The problems started when I tried to pass the data in to a 12 bit DAC. This SPI DAC wants 16 bit words, which consist of a 4 bit prefix starting at the MSB, followed by 12 bits of data.
Initial attempts were to convert the twos complement the ADC gave me to offset binary, by xor-ing analogin0.spihalfwords[0] with 0x8000, shifting the result to the bottom 12 bits, and then adding the prefix on arithmetically.
Incredibly frustrating, until I notice that for analogin0.spibytes[0]=0xFF and and analogin0.spibytes[1]=0xB5, analogin0.halfwords[0] was equal to 0xB5FF and not 0xFFB5!!!!!
After noticing this, I stopped using arithmetic operations and the halfword, and stuck to bitwise logic and the bytes
uint16_t temp=0;
.
.
.
// work on top 16 bits
temp= (uint16_t)(analogin0.spibytes[0])<<8|(uint16_t)(analogin0.spibytes[1]);
temp=temp^0x8000; // convert twos complement to offset binary
temp=(temp>>4) | 0x3000; // shift and prepend with bits to send top 12 bits to DAC A
SPI_I2S_SendData(SPI3,temp); //send to DACa (16 bit SPI words)

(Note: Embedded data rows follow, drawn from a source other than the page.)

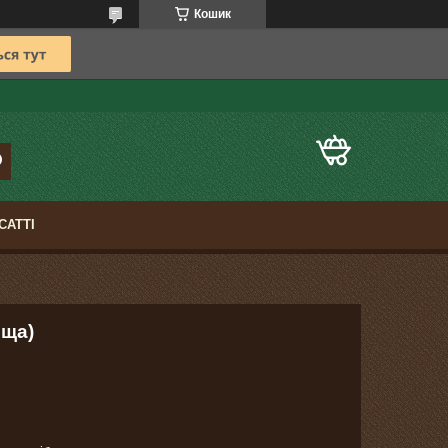
Кошик
САТТІ
ьща)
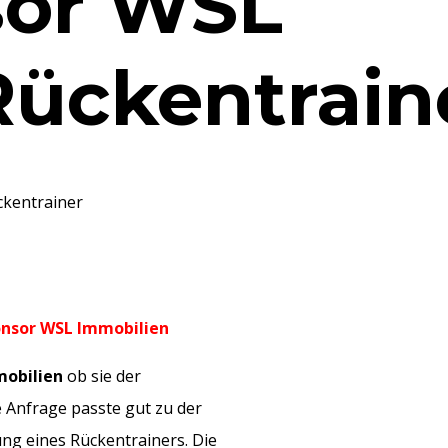
sor WSL
ückentrain
kentrainer
onsor WSL Immobilien
mobilien
ob sie der
e Anfrage passte gut zu der
ung eines Rückentrainers. Die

... and this worked fine. When I peek at temp after the first line of code, its 0xFFB5, and not 0xB5FF, so all is good
So, for questions ...
Cortex is new to me. I can't recall PIC ever byte swapping in int16's, even though both platforms are little endian. Is this correct?
Is there a more elegant way to handle this? It would be great if I could just put the ARM7 into big-endian mode. I'm seeing many references to Cortex M4 being bi-endian, but all the sources seem to stop short of actually telling me how. More specifically, how do I place the STM32f407 into big-endian mode, even better if it can be done in gcc. Is this JUST a matter of setting the appropriate bit in the AIRCR register? Are there any ramifications, such as having to set the compiler to match, or math screwups later with inconsistent libraries??